Assigned task: Lines of the data that contain the word "filteredAudio" are the ones to copy.

Task material:

★ ★ ★ ★ ★ ★ ★

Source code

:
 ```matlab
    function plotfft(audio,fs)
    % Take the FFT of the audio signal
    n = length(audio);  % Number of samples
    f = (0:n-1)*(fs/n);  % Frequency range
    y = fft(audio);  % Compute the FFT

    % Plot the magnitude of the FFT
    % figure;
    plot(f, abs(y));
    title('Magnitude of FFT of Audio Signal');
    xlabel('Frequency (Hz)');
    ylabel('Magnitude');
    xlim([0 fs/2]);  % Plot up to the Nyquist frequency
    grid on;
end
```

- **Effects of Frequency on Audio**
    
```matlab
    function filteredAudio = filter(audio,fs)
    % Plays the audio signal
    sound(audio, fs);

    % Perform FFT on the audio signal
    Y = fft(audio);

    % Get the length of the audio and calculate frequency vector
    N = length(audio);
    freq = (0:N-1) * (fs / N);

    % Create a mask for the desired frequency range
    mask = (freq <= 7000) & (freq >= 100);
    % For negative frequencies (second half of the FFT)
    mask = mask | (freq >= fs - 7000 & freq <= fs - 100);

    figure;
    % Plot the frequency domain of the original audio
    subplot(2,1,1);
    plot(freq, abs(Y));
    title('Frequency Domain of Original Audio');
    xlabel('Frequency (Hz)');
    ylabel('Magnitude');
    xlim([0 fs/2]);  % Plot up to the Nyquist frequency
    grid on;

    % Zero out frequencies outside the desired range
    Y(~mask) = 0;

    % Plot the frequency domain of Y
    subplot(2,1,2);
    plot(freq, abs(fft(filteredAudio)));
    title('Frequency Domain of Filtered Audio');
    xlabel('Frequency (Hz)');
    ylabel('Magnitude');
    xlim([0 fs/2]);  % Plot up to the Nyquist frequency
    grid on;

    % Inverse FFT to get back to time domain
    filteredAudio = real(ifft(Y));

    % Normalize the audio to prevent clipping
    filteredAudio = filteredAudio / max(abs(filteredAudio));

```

★ ★ ★ ★ ★ ★ ★

Solved exercise:
    function filteredAudio = filter(audio,fs)
    plot(freq, abs(fft(filteredAudio)));
    filteredAudio = real(ifft(Y));
    filteredAudio = filteredAudio / max(abs(filteredAudio));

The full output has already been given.